Segment Start: EXTRACTED DATA
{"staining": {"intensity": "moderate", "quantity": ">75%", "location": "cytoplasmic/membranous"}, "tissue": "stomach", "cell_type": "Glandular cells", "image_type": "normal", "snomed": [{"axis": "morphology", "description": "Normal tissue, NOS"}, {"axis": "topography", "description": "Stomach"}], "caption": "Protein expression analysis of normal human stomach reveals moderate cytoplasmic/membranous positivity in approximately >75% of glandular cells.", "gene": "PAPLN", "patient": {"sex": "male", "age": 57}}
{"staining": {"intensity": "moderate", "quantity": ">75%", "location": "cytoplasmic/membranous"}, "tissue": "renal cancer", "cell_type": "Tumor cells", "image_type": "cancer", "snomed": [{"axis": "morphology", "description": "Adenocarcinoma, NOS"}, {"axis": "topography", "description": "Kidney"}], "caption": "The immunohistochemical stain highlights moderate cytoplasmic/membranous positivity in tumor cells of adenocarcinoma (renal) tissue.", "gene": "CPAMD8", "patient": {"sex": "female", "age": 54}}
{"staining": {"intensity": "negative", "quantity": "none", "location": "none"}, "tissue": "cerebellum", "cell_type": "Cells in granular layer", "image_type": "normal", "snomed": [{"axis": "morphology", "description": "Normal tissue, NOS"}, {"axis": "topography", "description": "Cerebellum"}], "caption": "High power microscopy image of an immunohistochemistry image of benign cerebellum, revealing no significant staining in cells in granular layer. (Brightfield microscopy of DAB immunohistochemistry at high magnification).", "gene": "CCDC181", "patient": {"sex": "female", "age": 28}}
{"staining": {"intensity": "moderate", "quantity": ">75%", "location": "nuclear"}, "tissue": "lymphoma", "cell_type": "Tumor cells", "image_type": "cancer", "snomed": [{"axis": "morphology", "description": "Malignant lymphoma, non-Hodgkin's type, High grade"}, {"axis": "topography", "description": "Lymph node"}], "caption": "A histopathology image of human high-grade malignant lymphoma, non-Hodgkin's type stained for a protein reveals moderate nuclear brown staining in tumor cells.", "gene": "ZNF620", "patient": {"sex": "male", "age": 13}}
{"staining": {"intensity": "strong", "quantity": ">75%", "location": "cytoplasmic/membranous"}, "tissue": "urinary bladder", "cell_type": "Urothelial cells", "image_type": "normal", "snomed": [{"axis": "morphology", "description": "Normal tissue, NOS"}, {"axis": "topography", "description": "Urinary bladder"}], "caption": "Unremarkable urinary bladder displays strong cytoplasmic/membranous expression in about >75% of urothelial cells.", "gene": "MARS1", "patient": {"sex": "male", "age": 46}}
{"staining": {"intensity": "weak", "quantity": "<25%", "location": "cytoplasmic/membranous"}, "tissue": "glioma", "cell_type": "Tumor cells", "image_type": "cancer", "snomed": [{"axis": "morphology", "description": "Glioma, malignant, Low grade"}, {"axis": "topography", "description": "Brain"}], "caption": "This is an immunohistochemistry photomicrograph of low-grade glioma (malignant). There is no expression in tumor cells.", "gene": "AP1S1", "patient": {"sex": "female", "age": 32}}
Segment End: EXTRACTED DATA
Reproduce all of the entries word for word.

{"staining": {"intensity": "moderate", "quantity": ">75%", "location": "cytoplasmic/membranous"}, "tissue": "stomach", "cell_type": "Glandular cells", "image_type": "normal", "snomed": [{"axis": "morphology", "description": "Normal tissue, NOS"}, {"axis": "topography", "description": "Stomach"}], "caption": "Protein expression analysis of normal human stomach reveals moderate cytoplasmic/membranous positivity in approximately >75% of glandular cells.", "gene": "PAPLN", "patient": {"sex": "male", "age": 57}}
{"staining": {"intensity": "moderate", "quantity": ">75%", "location": "cytoplasmic/membranous"}, "tissue": "renal cancer", "cell_type": "Tumor cells", "image_type": "cancer", "snomed": [{"axis": "morphology", "description": "Adenocarcinoma, NOS"}, {"axis": "topography", "description": "Kidney"}], "caption": "The immunohistochemical stain highlights moderate cytoplasmic/membranous positivity in tumor cells of adenocarcinoma (renal) tissue.", "gene": "CPAMD8", "patient": {"sex": "female", "age": 54}}
{"staining": {"intensity": "negative", "quantity": "none", "location": "none"}, "tissue": "cerebellum", "cell_type": "Cells in granular layer", "image_type": "normal", "snomed": [{"axis": "morphology", "description": "Normal tissue, NOS"}, {"axis": "topography", "description": "Cerebellum"}], "caption": "High power microscopy image of an immunohistochemistry image of benign cerebellum, revealing no significant staining in cells in granular layer. (Brightfield microscopy of DAB immunohistochemistry at high magnification).", "gene": "CCDC181", "patient": {"sex": "female", "age": 28}}
{"staining": {"intensity": "moderate", "quantity": ">75%", "location": "nuclear"}, "tissue": "lymphoma", "cell_type": "Tumor cells", "image_type": "cancer", "snomed": [{"axis": "morphology", "description": "Malignant lymphoma, non-Hodgkin's type, High grade"}, {"axis": "topography", "description": "Lymph node"}], "caption": "A histopathology image of human high-grade malignant lymphoma, non-Hodgkin's type stained for a protein reveals moderate nuclear brown staining in tumor cells.", "gene": "ZNF620", "patient": {"sex": "male", "age": 13}}
{"staining": {"intensity": "strong", "quantity": ">75%", "location": "cytoplasmic/membranous"}, "tissue": "urinary bladder", "cell_type": "Urothelial cells", "image_type": "normal", "snomed": [{"axis": "morphology", "description": "Normal tissue, NOS"}, {"axis": "topography", "description": "Urinary bladder"}], "caption": "Unremarkable urinary bladder displays strong cytoplasmic/membranous expression in about >75% of urothelial cells.", "gene": "MARS1", "patient": {"sex": "male", "age": 46}}
{"staining": {"intensity": "weak", "quantity": "<25%", "location": "cytoplasmic/membranous"}, "tissue": "glioma", "cell_type": "Tumor cells", "image_type": "cancer", "snomed": [{"axis": "morphology", "description": "Glioma, malignant, Low grade"}, {"axis": "topography", "description": "Brain"}], "caption": "This is an immunohistochemistry photomicrograph of low-grade glioma (malignant). There is no expression in tumor cells.", "gene": "AP1S1", "patient": {"sex": "female", "age": 32}}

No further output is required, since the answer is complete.